La comunità greco ortoddossa. I greci cominceranno venerdì, alle 10, con la funzione dedicata al Grande Vespro della Deposizione, seguito, alle 19.30, dall’Ipitafio e, alle 21, dalla Processione dell’Ipitafio, appuntamento al quale i greci di Trieste partecipano sempre molto numerosi. Nel dettaglio, i fedeli effettueranno un lento giro attorno alla loro chiesa dedicata a San Nicolò, sulle Rive, accompagnati dai canti del rito pasquale e dalla luce delle candele. Domani il programma sarà incentrato attorno alla mezzanotte: si comincerà alle 23.20 con l’Ufficio della mezzanotte, seguito, allo scoccare delle 24, dall’Ufficio della Resurrezione e, una quindicina di minuti dopo, dalla Sacra Liturgia pasquale. Domenica, alle 11, il Grande Vespro della Pasqua, solenne appuntamento per celebrare la resurrezione di Cristo.

I primi riti che si sono svolti giovedì sera nelle chiese di San Nicolò (foto Silvano)


La comunità serbo ortodossa. Calendario parallelo quello predisposto dalla chiesa di via San Spiridione, cara alla comunità serba, ma frequentata anche da russi e rumeni. Si comincerà sempre oggi (venerdì), alle 9, con la messa, dedicata alla Liturgia delle ore, quindi alle 18 il Vespro e la Deposizione della Pietà, e alle 20 le Lamentazioni di Maria Madre. Domani (sabato), alle 9, la Santa Messa e alle 18 la Benedizione in chiesa delle uova e del pane pasquali. Alla mezzanotte il Rito della Resurrezione e la Processione attorno alla chiesa. Una cerimonia particolarmente suggestiva anch’essa, con i fedeli che attraversano le strade che circondano il tempio dedicato a San Spiridione. Domenica, alle 10, la Messa solenne e la Distribuzione delle uova benedette. I serbo ortodossi proseguiranno anche lunedì e martedì con le messe, che saranno celebrate sempre alle 9. In occasione di entrambe le processioni, sia quella greca sia quella serba, il transito sulle vie che circondano le due chiese potrebbe subire delle deviazioni sul momento.

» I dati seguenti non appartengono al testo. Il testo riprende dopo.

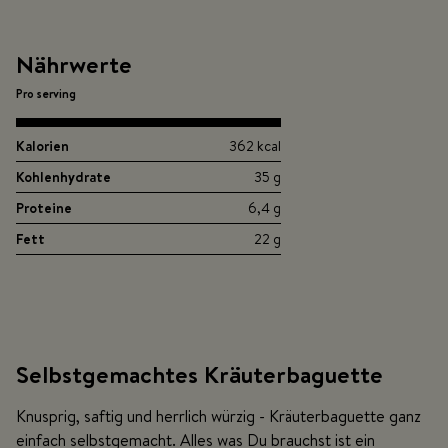
Nährwerte
Pro serving
Kalorien
362 kcal
Kohlenhydrate
35 g
Proteine
6,4 g
Fett
22 g
Selbstgemachtes Kräuterbaguette
Knusprig, saftig und herrlich würzig - Kräuterbaguette ganz
einfach selbstgemacht. Alles was Du brauchst ist ein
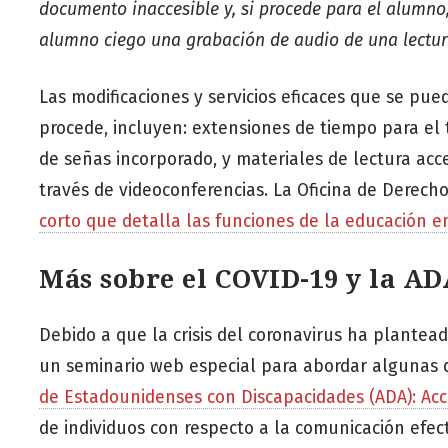
documento inaccesible y, si procede para el alumno
alumno ciego una grabación de audio de una lectur
Las modificaciones y servicios eficaces que se pue
procede, incluyen: extensiones de tiempo para el t
de señas incorporado, y materiales de lectura acc
través de videoconferencias. La Oficina de Derec
corto que detalla las funciones de la educación en 
Más sobre el COVID-19 y la AD
Debido a que la crisis del coronavirus ha plante
un seminario web especial para abordar algunas
de Estadounidenses con Discapacidades (ADA): Acc
de individuos con respecto a la comunicación efect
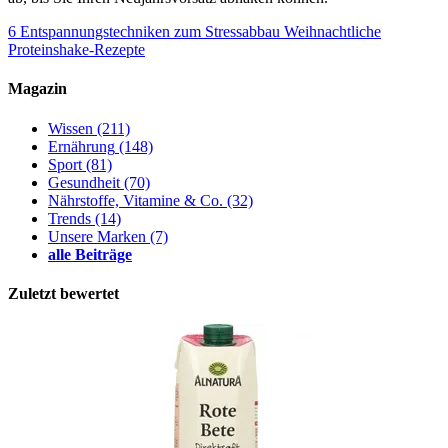
6 Entspannungstechniken zum Stressabbau
Weihnachtliche
Proteinshake-Rezepte
Magazin
Wissen
(211)
Ernährung
(148)
Sport
(81)
Gesundheit
(70)
Nährstoffe, Vitamine & Co.
(32)
Trends
(14)
Unsere Marken
(7)
alle Beiträge
Zuletzt bewertet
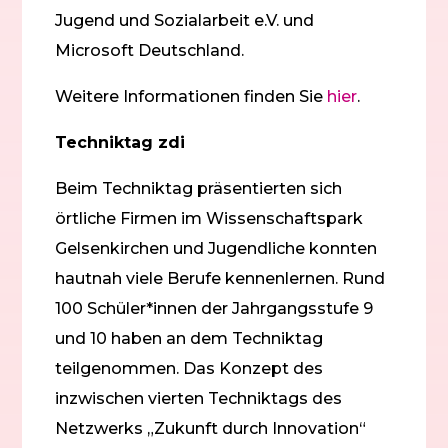
Jugend und Sozialarbeit e.V. und
Microsoft Deutschland.
Weitere Informationen finden Sie
hier
.
Techniktag zdi
Beim Techniktag präsentierten sich
örtliche Firmen im Wissenschaftspark
Gelsenkirchen und Jugendliche konnten
hautnah viele Berufe kennenlernen. Rund
100 Schüler*innen der Jahrgangsstufe 9
und 10 haben an dem Techniktag
teilgenommen. Das Konzept des
inzwischen vierten Techniktags des
Netzwerks „Zukunft durch Innovation“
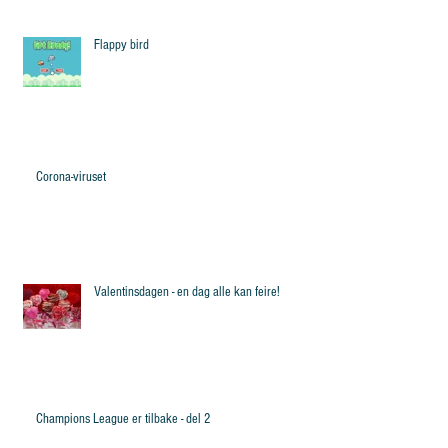
Flappy bird
Corona-viruset
Valentinsdagen - en dag alle kan feire!
Champions League er tilbake - del 2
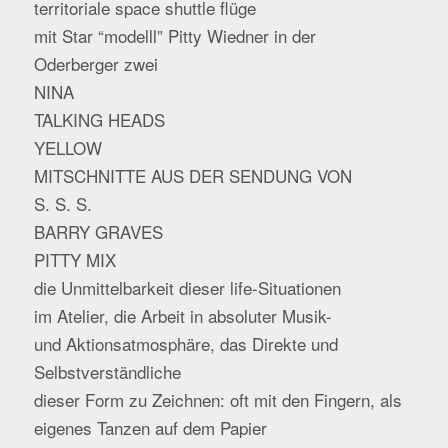
territoriale space shuttle flüge
mit Star “modelll” Pitty Wiedner in der
Oderberger zwei
NINA
TALKING HEADS
YELLOW
MITSCHNITTE AUS DER SENDUNG VON
S. S. S.
BARRY GRAVES
PITTY MIX
die Unmittelbarkeit dieser life-Situationen
im Atelier, die Arbeit in absoluter Musik-
und Aktionsatmosphäre, das Direkte und
Selbstverständliche
dieser Form zu Zeichnen: oft mit den Fingern, als
eigenes Tanzen auf dem Papier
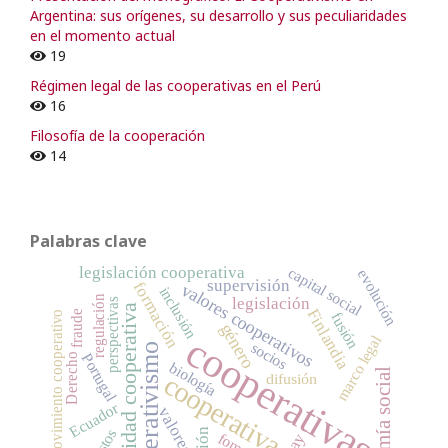
Argentina: sus orígenes, su desarrollo y sus peculiaridades
en el momento actual
19
Régimen legal de las cooperativas en el Perú
16
Filosofía de la cooperación
14
Palabras clave
legislación cooperativa
capital social
evolución
supervisión
formación
valores cooperativos
inclusión
regulación
legislación
perspectivas
identidad cooperativa
Finlandia
fraude
movimiento cooperativo
fusión
género
cooperativas
marco legal
socios
cooperativismo
Portugal
Derecho
biología
economía social
difusión
cooperativa
Ecuador
valores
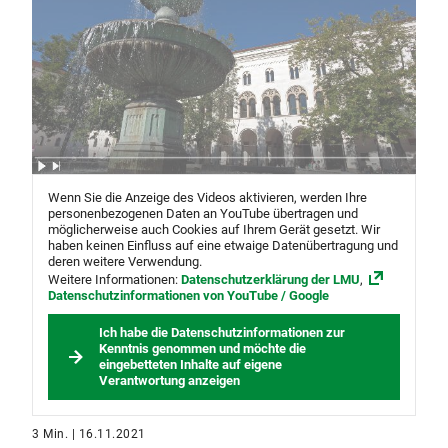
Wenn Sie die Anzeige des Videos aktivieren, werden Ihre
personenbezogenen Daten an YouTube übertragen und
möglicherweise auch Cookies auf Ihrem Gerät gesetzt. Wir
haben keinen Einfluss auf eine etwaige Datenübertragung und
deren weitere Verwendung.
Weitere Informationen:
Datenschutzerklärung der LMU
,
Datenschutzinformationen von YouTube / Google
Ich habe die Datenschutzinformationen zur
Kenntnis genommen und möchte die
eingebetteten Inhalte auf eigene
Verantwortung anzeigen
3 Min. | 16.11.2021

Per gli ortodossi la Pasqua è anche il momento nel quale si rinnovano antiche tradizioni. Una di queste risale ai primi cristiani e vuole che il giorno di Pasqua si indossino soltanto vestiti nuovi, quale simbolo di vita nuova. Nel mercoledì della settimana santa molti ortodossi non lavorano. Il giovedì è dedicato al culto dei defunti. Il venerdì si chiede il perdono dai propri cari e dai propri amici. Il sabato santo alcuni fedeli portano in chiesa i piatti tradizionali, preparati in casa, per farli benedire: le uova colorate, la torta di ricotta con frutta candita, mandorle e uva passa, e il dolce, cilindrico, simile al panettone.

Al centro sono infilati dei ceri accesi, con il sacerdote pronto a spargere tutt’attorno l’acqua benedetta.